Grief makes you lose your mind, and by that I mean literally, lose your mind. Fortunately I have been able to continue to function relatively normally at work because I love what I do and I work in a very supportive environment, but the rest of my life has been a struggle. My memory for ordinary, non-work related things is failing me… often I have absolutely no memory of what I did two days ago or even two hours ago… and my decision making capacity is frighteningly impaired. Case in point, about a month ago, during the six month anniversary week of Kai’s death, I put candles in the dishwasher.
Most sane people know that there are certain items that should never be washed in a dishwasher, and a candle is such an item. But my “grief brain,” as I like to call it, told me that putting two large pumpkin spice scented candles in the dishwasher would be a great way to remove months of dust and cat hair from the surface. I was shocked when I opened the door to unload what I thought would be squeaky clean dishes to find a waxy orange mess. I turned on the kitchen sink faucet and my heart sank when the sink began filling up. Starting the garbage disposal didn’t help, either, as pieces of orange wax and dirty water bubbled up from below.

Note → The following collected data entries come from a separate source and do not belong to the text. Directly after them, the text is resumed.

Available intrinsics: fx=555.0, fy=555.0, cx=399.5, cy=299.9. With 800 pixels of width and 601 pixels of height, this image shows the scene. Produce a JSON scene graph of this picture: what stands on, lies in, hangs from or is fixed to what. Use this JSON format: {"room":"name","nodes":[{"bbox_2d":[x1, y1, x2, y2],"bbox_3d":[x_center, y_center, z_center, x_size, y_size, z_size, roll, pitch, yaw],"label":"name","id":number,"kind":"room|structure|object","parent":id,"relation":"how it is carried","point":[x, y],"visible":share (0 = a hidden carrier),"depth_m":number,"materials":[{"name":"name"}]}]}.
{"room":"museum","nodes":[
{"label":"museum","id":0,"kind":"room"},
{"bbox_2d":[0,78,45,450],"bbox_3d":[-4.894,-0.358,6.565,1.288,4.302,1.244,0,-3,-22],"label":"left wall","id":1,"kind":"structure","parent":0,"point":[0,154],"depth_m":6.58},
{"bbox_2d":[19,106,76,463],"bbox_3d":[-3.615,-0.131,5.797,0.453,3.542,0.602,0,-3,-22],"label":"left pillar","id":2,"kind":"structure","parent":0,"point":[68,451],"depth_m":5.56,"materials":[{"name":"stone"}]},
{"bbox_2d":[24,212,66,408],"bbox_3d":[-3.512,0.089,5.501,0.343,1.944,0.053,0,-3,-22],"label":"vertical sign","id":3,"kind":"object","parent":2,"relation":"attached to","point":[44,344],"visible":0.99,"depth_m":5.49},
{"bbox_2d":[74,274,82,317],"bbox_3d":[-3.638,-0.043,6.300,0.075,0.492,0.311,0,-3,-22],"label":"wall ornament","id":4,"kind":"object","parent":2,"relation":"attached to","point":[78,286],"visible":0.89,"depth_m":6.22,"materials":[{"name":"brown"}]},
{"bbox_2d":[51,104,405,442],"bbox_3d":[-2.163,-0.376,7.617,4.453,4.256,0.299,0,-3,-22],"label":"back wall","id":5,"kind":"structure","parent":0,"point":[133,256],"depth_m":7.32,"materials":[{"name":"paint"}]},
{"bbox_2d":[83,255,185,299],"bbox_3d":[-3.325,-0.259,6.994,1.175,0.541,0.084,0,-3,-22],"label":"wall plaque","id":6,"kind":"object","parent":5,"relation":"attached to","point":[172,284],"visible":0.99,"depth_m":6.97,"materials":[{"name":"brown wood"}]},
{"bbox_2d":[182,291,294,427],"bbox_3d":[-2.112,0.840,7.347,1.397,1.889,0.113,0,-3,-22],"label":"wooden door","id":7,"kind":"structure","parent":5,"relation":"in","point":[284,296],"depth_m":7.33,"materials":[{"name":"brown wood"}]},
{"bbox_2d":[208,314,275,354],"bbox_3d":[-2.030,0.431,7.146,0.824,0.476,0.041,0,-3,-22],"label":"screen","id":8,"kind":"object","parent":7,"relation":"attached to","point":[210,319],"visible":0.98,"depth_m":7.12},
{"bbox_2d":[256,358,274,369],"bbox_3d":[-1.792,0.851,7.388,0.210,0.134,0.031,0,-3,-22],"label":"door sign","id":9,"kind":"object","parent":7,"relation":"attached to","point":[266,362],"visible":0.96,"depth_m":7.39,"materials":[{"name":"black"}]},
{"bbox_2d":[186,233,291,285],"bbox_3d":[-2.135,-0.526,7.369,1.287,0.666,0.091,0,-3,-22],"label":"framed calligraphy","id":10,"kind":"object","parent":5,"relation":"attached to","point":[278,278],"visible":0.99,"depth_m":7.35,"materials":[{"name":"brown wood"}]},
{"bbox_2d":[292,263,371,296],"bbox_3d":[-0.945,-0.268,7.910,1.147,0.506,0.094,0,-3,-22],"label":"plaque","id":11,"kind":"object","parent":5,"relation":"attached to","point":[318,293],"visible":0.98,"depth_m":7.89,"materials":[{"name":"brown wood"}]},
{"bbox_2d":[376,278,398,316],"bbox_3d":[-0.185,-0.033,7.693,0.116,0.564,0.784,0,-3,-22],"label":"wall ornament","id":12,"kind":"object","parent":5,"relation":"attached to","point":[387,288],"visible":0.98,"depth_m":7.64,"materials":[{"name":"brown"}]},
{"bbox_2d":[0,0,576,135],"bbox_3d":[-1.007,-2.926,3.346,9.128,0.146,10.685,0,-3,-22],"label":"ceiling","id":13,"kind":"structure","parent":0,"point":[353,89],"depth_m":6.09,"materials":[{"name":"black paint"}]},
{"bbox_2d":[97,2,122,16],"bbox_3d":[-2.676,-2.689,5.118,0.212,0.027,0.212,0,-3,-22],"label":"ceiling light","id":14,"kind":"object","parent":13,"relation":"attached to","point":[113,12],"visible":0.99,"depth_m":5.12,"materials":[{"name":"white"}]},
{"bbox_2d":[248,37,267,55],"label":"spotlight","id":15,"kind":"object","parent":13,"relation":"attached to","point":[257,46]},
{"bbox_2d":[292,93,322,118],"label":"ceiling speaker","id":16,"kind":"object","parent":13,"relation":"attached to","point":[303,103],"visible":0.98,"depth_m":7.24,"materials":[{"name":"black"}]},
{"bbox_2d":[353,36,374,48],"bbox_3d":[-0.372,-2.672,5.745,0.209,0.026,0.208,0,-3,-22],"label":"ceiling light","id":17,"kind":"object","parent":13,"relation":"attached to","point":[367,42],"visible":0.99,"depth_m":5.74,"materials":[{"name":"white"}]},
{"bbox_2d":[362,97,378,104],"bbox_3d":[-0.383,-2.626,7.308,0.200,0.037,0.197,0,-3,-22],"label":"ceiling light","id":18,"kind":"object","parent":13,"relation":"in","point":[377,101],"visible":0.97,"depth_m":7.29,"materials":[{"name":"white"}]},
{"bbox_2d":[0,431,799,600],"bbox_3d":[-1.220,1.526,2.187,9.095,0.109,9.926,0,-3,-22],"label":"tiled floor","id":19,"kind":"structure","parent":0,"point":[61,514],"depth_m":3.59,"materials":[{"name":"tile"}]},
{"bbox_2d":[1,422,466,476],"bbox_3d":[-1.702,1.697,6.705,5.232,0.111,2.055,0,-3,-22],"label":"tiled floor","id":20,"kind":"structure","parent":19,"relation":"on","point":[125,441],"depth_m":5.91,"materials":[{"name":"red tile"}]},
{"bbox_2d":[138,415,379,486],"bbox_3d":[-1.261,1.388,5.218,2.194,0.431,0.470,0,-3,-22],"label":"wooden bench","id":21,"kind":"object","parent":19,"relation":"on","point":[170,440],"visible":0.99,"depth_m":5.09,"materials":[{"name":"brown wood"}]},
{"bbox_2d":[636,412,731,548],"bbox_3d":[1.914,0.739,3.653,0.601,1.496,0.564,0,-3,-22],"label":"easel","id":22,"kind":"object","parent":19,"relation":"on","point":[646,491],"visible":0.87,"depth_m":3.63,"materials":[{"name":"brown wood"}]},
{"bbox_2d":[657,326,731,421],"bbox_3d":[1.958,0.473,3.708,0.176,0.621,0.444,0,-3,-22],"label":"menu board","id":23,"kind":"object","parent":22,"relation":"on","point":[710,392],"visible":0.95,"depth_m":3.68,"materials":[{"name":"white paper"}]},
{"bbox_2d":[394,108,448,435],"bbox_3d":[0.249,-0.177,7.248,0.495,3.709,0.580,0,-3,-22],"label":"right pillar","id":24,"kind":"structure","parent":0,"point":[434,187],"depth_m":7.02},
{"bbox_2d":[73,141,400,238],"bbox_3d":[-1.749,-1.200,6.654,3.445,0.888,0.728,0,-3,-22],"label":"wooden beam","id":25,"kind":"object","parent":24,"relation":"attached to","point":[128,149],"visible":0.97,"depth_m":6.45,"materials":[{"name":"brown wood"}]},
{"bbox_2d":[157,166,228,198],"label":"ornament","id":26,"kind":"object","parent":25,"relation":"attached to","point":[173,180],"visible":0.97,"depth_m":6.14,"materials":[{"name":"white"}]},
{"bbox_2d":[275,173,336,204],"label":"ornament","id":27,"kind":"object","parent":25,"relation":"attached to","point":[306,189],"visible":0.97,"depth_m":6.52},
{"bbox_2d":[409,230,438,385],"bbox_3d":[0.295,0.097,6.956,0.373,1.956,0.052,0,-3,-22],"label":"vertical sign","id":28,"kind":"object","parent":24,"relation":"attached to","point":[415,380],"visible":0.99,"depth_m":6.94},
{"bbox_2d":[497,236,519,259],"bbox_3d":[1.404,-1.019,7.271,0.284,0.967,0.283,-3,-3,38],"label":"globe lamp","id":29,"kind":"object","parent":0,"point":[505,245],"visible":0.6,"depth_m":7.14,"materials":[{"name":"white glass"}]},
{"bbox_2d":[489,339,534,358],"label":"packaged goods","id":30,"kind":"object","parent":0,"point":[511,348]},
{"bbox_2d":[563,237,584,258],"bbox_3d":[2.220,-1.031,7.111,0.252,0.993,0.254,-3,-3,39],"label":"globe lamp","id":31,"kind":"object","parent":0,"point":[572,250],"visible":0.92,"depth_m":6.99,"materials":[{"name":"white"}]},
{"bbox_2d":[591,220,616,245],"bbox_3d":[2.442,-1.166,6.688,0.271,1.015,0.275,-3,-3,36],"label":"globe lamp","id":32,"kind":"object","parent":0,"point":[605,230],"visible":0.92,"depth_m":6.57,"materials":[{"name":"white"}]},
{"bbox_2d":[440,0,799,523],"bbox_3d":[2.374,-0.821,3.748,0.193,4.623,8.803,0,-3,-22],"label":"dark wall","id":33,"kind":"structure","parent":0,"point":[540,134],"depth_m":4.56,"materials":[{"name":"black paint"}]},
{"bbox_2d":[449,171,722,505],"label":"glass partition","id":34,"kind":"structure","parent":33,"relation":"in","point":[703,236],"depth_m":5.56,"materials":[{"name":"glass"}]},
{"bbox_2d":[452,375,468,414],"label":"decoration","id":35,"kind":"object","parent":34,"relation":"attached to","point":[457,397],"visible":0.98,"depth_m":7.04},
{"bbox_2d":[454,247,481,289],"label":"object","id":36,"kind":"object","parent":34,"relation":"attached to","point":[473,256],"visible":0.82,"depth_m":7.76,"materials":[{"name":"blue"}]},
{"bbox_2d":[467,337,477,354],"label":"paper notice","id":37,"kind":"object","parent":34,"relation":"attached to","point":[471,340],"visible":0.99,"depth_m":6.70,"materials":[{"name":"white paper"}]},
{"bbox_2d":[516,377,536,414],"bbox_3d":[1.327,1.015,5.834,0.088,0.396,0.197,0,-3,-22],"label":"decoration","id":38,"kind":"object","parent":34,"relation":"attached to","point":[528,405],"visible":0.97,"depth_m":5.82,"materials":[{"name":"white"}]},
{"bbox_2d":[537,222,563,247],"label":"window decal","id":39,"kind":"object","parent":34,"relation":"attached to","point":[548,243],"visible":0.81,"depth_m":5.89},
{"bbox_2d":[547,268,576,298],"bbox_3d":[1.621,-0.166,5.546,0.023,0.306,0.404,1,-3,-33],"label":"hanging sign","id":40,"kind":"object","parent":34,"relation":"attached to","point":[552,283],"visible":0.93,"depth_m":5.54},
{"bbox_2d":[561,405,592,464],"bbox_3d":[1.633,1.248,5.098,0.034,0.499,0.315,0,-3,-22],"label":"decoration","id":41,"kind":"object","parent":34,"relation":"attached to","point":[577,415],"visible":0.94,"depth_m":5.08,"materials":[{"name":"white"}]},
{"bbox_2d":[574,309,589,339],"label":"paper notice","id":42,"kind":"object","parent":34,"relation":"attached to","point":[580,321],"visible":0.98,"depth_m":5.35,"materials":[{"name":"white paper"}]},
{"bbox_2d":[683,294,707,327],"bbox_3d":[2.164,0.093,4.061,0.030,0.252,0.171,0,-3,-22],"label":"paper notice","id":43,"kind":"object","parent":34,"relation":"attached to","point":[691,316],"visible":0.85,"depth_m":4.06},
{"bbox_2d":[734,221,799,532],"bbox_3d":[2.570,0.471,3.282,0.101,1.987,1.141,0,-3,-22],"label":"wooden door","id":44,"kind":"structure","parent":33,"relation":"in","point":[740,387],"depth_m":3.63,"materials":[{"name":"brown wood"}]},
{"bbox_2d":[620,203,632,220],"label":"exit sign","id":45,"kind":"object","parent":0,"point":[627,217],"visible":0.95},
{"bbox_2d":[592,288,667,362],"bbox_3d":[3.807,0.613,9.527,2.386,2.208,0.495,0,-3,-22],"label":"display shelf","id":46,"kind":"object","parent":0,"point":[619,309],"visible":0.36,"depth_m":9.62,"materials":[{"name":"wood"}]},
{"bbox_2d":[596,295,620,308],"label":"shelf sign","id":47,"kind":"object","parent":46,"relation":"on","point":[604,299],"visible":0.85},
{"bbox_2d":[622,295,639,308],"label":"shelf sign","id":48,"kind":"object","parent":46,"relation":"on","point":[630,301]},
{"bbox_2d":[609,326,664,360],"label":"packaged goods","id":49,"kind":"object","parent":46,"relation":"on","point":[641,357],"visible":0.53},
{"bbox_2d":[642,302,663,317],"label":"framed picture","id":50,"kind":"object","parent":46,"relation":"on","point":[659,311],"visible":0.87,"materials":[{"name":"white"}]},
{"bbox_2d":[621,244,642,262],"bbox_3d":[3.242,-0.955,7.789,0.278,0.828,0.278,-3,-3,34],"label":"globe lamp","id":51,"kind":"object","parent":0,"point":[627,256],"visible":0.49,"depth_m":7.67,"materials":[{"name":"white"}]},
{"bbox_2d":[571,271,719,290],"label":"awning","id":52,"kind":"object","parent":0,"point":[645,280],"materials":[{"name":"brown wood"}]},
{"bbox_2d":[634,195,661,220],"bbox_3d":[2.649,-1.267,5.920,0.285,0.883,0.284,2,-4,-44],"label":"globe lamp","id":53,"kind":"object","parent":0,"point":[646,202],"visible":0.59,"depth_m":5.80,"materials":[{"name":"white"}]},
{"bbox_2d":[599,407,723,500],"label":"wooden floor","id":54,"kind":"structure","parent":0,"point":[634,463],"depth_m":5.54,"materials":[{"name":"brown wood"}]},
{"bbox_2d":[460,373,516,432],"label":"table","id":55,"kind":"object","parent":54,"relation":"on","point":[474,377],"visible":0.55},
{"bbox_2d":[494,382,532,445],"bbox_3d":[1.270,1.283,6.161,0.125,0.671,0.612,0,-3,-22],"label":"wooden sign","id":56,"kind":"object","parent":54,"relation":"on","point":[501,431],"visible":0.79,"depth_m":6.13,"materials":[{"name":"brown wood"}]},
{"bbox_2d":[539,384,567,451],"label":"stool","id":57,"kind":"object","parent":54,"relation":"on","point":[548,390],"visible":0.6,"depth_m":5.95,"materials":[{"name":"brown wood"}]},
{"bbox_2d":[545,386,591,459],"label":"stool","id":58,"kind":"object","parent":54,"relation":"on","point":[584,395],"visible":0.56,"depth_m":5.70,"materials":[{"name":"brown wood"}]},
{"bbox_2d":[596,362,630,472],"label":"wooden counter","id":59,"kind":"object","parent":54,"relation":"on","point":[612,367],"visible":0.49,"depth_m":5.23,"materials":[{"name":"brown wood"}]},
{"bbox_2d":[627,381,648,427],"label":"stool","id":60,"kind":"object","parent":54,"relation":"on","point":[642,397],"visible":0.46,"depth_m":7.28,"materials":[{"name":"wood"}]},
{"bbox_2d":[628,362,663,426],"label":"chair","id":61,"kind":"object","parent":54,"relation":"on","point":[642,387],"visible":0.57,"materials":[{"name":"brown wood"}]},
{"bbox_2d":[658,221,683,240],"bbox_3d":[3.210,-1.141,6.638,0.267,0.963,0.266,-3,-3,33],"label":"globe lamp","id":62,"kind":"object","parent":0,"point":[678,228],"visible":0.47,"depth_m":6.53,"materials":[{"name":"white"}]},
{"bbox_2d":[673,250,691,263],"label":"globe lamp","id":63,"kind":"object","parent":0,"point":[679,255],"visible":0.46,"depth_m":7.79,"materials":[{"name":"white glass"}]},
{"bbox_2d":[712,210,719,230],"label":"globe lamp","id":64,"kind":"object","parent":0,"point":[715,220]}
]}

Grief consumes your life, and so little things that go wrong seem overwhelming and insurmountable. I thought for a few brief moments about cleaning out the trap to spare myself the embarrassment and expense of explaining to the plumber just how it came about that I clogged the sink with candle wax. After all, I had done this once before, when Kai decided it would be a good idea to help Mommy by pouring liquid wax from a burning candle down the bathroom sink. It’s not a particularly difficult job to remove the u-shaped section of pipe underneath a sink and pop out the hardened wax. But for a grief brain, it was too much. So I turned off the water, closed the dishwasher door, and decided to live with a sink full of pumpkin spiced water for a few days until I could summon the energy to call a plumber.
Turned out that the wax had so thoroughly coated the internal dishwasher components that I needed to buy a new one. Not only can grief brain make you feel silly and incompetent, it can cost you money.
These days I am in simplification mode. I am trying not to make many decisions or come up with new ideas, whether they be small or large. Until such time as the fog passes and my mind is functioning again, it seems wisest to try to stay in a quiet, steady routine.